
    My daughter, whom I mentioned earlier, wore pigtails from the time she was Kavi’s current age until she was about ten or so. It let her keep her hair long (her choice) without a lot of grooming problems, especially when she did things like climb trees, play in creeks to catch crayfish, etc.

  2. My eight year old, when she was three, announced that she wasn’t going to wear dresses or skirts anymore (too hard to climb in). I was told to thank her relatives and inform them of her new clothing preferences. She’s now been known for several years as a “girl who likes boy things” and prefers really comfortable boy clothes. And the color pink has been banned from the house (which isn’t a problem, not her color.) We had a long talk one time about what it was that she disliked about girl clothes, and it seemed to boil down to pink, flowers and ruffles. So we stay away from that part of the store.

  3. Clothing is a small piece of genderizing children. If Kavi likes dresses go her! While not a girls bikini fan I do love tankinis from the quick potty run perspective. The more important piece (and socially much harder quite frankly) is not shutting off means of expression because of gender. Boys can cry, boys can dance, girls can climb trees and take karate if that is who they are. As the kids get older that will be your more challenging battle.

  4. I struggle with this too. V. wears dresses and skirts all the time, far more than any of the girls she socializes with, and at this point I let it go. I work hard to use different praise-adjectives, though: that dress is so pretty, your arms look so strong, I love that color, I like to see you help your friends, thank you for being so helpful. Maybe that’s a way to address the “how do I look?” question? One day “you look beautiful,” another day “I love how springy your hair is,” another day “You look ready to do some great painting”–or whatever is right for her.

Keypoint text descriptions:
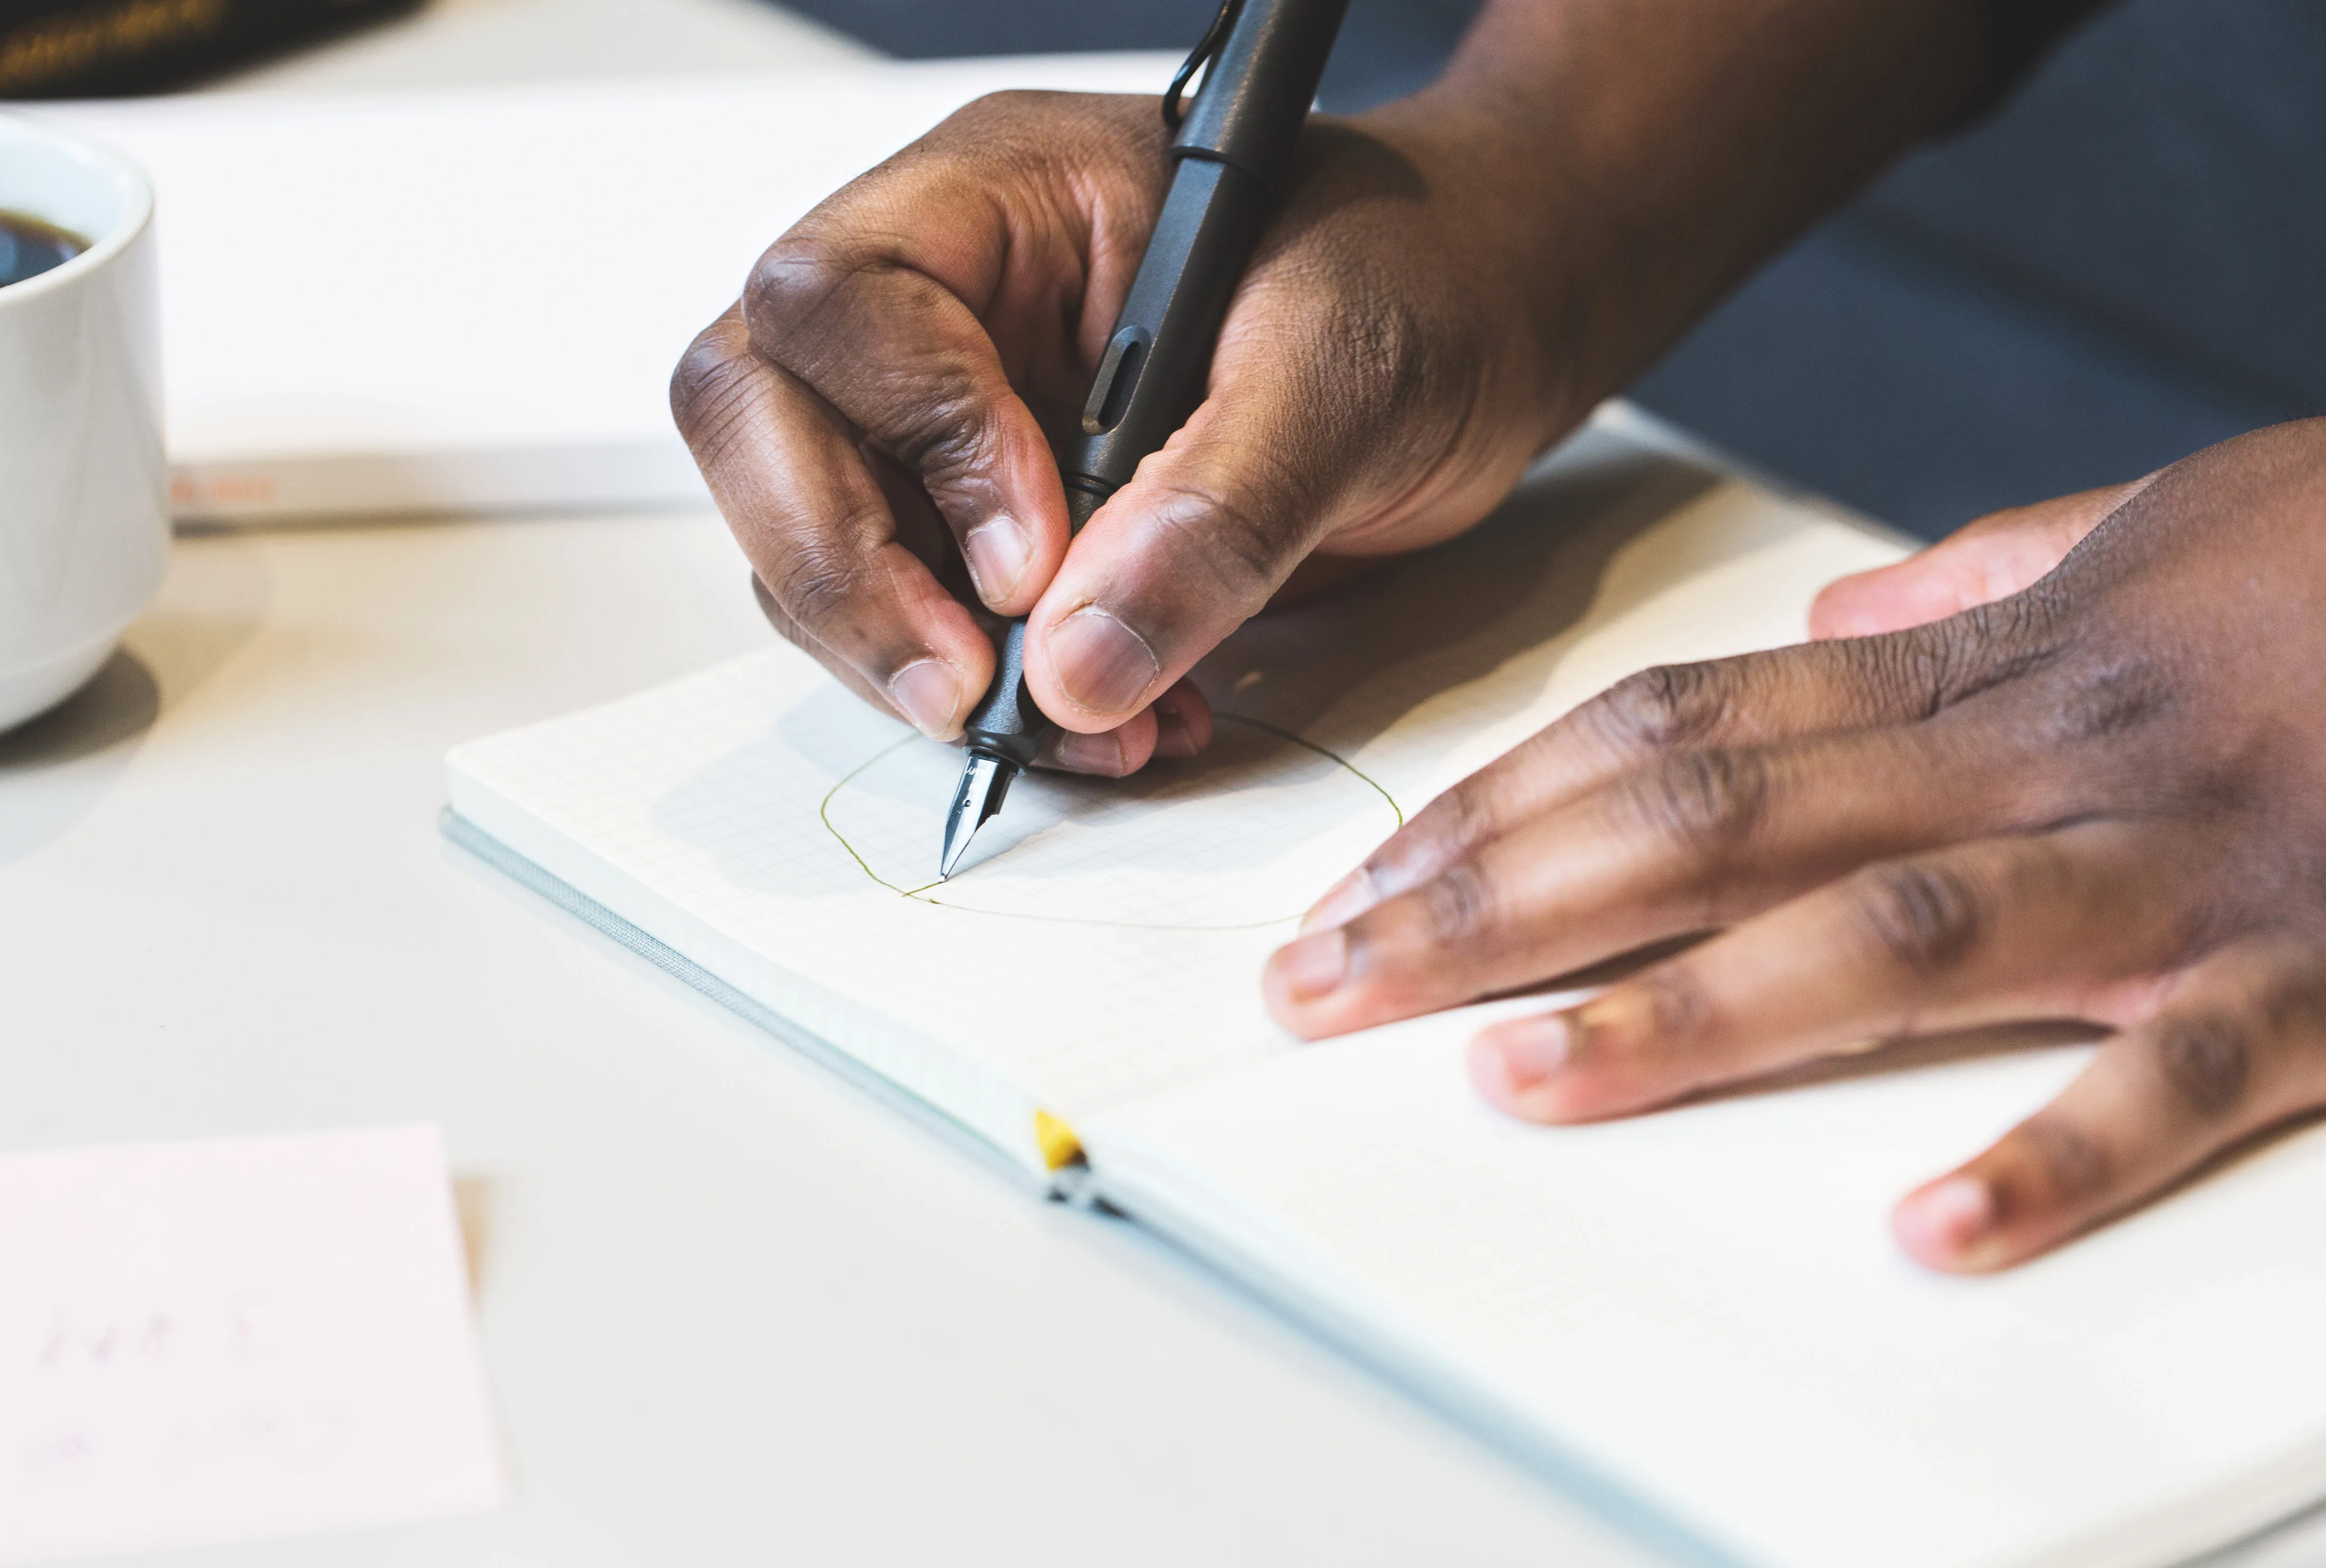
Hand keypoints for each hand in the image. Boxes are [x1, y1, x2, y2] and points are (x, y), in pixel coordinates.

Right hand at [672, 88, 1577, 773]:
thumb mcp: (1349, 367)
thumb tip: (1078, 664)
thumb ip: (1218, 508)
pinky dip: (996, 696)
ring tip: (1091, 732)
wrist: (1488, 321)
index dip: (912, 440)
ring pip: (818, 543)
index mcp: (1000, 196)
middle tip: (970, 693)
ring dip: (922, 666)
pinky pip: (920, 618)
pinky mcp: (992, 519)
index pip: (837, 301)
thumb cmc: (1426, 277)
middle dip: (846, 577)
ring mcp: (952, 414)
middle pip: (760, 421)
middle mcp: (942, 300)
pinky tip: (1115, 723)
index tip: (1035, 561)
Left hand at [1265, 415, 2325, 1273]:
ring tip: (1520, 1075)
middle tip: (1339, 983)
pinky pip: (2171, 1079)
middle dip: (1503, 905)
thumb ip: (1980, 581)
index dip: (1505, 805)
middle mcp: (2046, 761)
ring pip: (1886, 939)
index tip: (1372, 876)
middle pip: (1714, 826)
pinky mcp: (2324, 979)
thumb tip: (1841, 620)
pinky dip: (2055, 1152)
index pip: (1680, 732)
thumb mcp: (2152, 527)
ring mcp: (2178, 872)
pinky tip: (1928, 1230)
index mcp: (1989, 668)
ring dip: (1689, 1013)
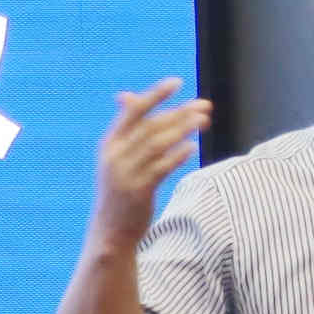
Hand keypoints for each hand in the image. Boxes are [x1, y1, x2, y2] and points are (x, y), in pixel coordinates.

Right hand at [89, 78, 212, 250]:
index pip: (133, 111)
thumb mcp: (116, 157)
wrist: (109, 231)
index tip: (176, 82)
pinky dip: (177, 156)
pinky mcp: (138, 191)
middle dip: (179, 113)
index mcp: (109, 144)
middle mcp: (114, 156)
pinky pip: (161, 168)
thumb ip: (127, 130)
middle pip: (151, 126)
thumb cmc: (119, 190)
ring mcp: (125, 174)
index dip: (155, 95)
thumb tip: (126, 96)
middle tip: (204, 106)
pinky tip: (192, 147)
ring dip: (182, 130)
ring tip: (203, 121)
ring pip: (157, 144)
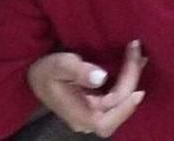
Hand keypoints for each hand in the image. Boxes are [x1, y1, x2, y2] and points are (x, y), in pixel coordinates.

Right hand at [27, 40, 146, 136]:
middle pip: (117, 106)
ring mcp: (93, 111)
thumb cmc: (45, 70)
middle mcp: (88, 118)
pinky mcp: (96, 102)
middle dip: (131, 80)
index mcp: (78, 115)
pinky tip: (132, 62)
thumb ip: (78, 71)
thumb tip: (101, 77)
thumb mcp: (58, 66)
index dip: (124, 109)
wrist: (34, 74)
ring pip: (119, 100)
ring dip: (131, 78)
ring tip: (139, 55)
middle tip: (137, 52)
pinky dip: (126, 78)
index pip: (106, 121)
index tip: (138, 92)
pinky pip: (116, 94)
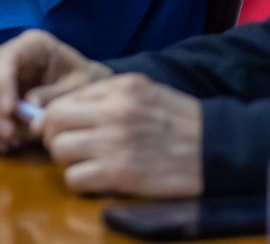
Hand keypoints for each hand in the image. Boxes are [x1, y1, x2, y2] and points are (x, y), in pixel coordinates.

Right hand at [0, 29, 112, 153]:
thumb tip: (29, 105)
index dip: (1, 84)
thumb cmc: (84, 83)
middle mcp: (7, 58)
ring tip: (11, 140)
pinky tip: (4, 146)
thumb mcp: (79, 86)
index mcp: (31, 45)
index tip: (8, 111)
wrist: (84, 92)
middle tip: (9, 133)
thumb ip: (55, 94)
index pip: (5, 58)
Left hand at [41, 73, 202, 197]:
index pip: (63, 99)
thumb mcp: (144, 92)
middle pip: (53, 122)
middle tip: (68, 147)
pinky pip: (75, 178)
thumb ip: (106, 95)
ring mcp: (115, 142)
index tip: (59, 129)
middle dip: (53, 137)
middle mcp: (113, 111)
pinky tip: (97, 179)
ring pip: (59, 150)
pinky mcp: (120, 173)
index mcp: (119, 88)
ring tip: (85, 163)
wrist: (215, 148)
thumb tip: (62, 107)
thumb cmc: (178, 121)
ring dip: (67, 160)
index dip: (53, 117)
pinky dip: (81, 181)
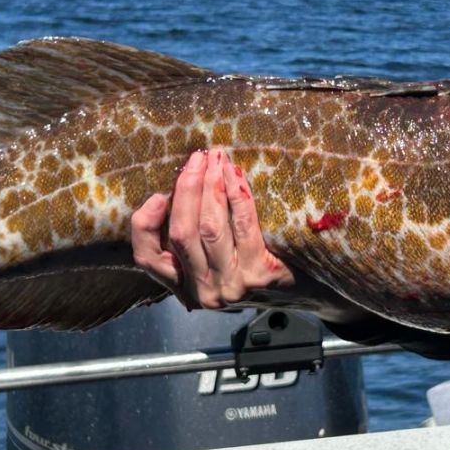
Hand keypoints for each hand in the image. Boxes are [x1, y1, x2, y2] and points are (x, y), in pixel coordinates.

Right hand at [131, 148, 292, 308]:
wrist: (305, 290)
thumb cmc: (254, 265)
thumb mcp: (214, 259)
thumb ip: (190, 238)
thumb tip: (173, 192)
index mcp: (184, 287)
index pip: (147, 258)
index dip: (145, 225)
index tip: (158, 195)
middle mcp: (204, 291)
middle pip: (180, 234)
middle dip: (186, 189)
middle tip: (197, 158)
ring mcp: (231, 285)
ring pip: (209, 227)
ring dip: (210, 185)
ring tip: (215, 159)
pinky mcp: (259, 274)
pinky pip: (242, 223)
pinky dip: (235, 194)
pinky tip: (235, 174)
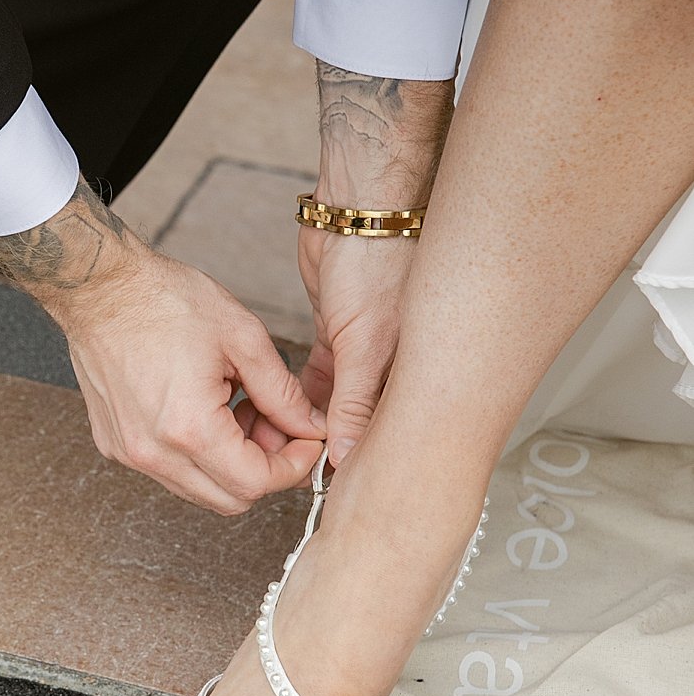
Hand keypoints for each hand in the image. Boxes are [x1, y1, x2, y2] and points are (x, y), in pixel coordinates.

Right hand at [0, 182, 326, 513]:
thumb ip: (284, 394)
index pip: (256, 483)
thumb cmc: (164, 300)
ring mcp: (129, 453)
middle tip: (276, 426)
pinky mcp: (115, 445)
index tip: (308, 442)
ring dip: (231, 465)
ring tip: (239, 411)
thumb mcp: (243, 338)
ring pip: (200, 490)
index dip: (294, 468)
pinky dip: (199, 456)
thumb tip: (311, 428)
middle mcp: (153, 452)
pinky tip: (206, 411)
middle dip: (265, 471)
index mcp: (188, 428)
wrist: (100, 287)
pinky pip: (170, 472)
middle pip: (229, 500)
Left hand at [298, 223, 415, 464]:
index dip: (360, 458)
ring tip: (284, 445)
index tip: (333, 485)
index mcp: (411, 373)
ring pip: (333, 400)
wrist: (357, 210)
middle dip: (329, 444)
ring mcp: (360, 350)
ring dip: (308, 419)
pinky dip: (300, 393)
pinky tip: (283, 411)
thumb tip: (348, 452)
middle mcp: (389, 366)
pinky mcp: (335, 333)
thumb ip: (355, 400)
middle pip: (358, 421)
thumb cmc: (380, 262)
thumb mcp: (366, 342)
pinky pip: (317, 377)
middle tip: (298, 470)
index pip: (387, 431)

> **Work item**: Continue the passage on children's clothing and gender, picking up after its final sentence.

> **Result for this exercise**:
    I agree that shutting off expression is a huge issue, and will be a bigger deal for Anand. Helping him know that his emotions are okay will be a big deal. V. right now is working out the fact that with the boys, she can push and shove because they don’t care, but the girls will get upset and cry, which leads to the weird dynamic that she gets in trouble for pushing the girls but not the boys. Social interaction is really hard.

    I am much quicker to mediate comments like “Boys have short hair”, which are clearly said as a test, to see how I’ll respond.

  5. We are going through this exact same issue, and it enrages me too. One day, my kid actually told me that one of the girls in her preschool class had said that “if you do girl things, that makes you a girl.” I told her that the only thing girls could do that boys couldn’t was give birth, and the only thing boys could do that girls couldn’t was pee with their penises. I know it’s more complicated than that, but I tried to keep it simple.

  6. Interesting. I remember being constantly taught as a small child that boys don’t cry. Then I was criticized seriously when I was eight years old because I did not cry at the funeral of a great aunt whom I really loved. It was really confusing.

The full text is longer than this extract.